Cloud Data Platforms (AWS/GCP): Explore data storage, processing, and scaling using leading cloud technologies.
Module 2: Artificial Intelligence & Advanced Deep Learning
This module focuses on the theoretical and practical aspects of deep learning models. You’ll learn how to implement and optimize neural networks, gaining skills in image recognition, voice-to-text applications, and automated decision systems.
Detailed Focus:
CNNs and RNNs: Develop expertise in image processing and sequential data handling.
GANs (Generative Adversarial Networks): Experiment with GANs for applications such as synthetic image creation.


Module 3: Advanced Natural Language Processing and LLMs
Explore the potential of large language models (LLMs) to reshape industries. This module teaches how to leverage transformer models for applications such as chatbots, automated summarization, and sentiment analysis.
Detailed Focus:
Transformer Models (BERT, GPT): Gain hands-on experience fine-tuning and deploying LLMs.
Prompt Engineering: Develop the skills to optimize model responses based on nuanced prompts.
Module 4: Model Deployment & MLOps Best Practices
Learn to transition from model development to deployment seamlessly. This module ensures your models are production-ready, incorporating scalability, reproducibility, and monitoring.
Detailed Focus:
Docker & Kubernetes: Containerize models for scalability and portability.
CI/CD Pipelines for ML: Establish automated workflows for model retraining and deployment.

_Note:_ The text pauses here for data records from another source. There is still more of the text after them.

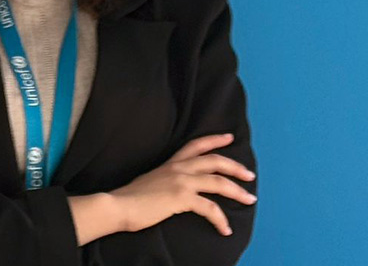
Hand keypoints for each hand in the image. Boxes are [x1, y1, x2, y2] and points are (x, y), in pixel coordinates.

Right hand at [108, 133, 255, 235]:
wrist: (118, 205)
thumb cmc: (129, 198)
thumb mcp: (149, 181)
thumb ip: (164, 180)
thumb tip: (171, 189)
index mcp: (171, 163)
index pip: (196, 145)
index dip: (215, 140)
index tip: (229, 137)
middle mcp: (178, 168)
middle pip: (215, 160)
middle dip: (235, 166)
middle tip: (250, 174)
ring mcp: (181, 181)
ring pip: (219, 181)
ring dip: (237, 191)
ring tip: (249, 199)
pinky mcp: (182, 197)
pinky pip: (210, 208)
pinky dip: (221, 219)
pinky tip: (225, 229)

Module 5: Machine Learning Strategy & Business Integration
Bridge the gap between technical expertise and business strategy by learning how to apply data science in strategic decision-making. This module covers model interpretability, experiment design, and KPI-driven modeling.
Detailed Focus:
Advanced Ensemble Methods: Improve accuracy with techniques like stacking and boosting.

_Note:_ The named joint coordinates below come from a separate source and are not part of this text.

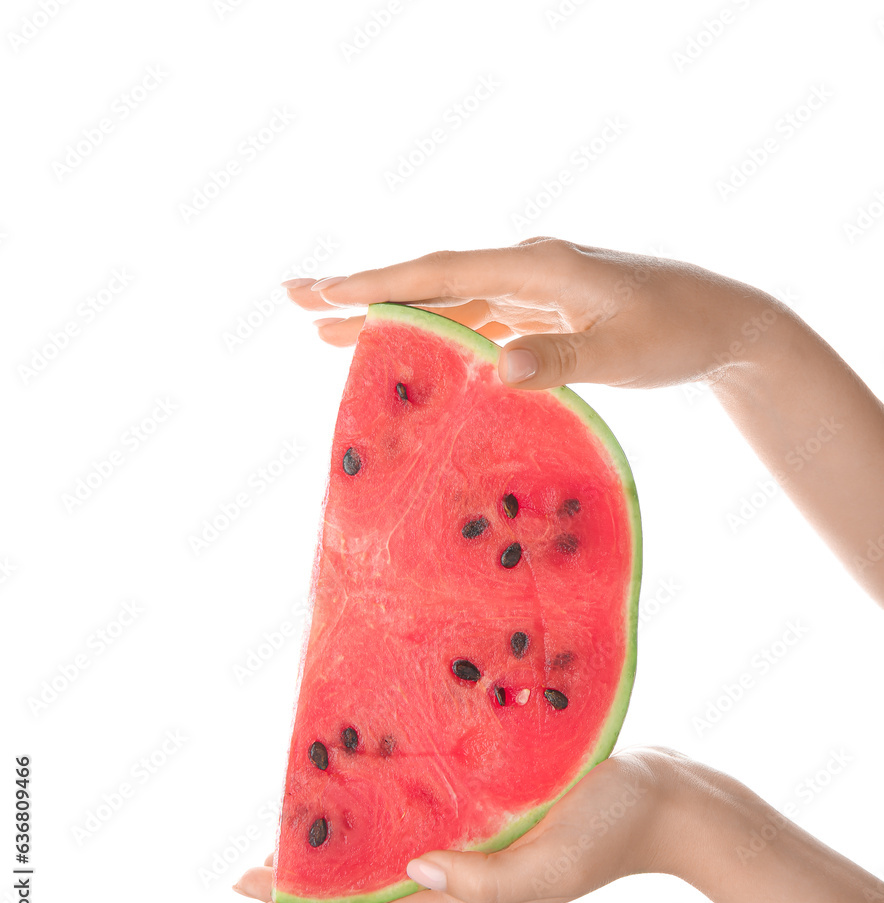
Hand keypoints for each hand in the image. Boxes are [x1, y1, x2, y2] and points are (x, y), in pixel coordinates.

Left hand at [232, 747, 681, 902]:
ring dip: (338, 862)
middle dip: (309, 896)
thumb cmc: (612, 825)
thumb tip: (413, 872)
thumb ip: (489, 881)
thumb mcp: (556, 861)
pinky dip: (378, 827)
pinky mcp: (485, 819)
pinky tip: (362, 804)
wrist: (659, 795)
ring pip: (388, 869)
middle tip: (248, 874)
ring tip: (290, 844)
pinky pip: (417, 829)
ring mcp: (474, 852)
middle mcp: (464, 883)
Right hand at [285, 239, 883, 605]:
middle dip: (364, 290)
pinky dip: (441, 333)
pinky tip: (419, 350)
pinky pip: (478, 319)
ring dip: (396, 314)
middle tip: (296, 300)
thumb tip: (493, 366)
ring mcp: (535, 287)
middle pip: (431, 278)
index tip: (318, 292)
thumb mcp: (623, 351)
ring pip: (450, 300)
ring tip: (334, 331)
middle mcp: (528, 267)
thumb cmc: (679, 333)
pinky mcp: (545, 310)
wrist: (724, 322)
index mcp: (538, 266)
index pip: (441, 273)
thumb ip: (559, 357)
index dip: (376, 283)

Time-Series Forecasting: Predict trends using models suited to sequential data.
Final: Capstone Project
Apply your cumulative learning to a comprehensive, team-based project that addresses a real-world data science problem from end-to-end. Your project will include all stages: data ingestion, model training, deployment, and post-deployment monitoring.
Outcome:
Upon completion, you will have a portfolio-worthy project showcasing your ability to handle complex, high-impact problems, from problem definition to production deployment.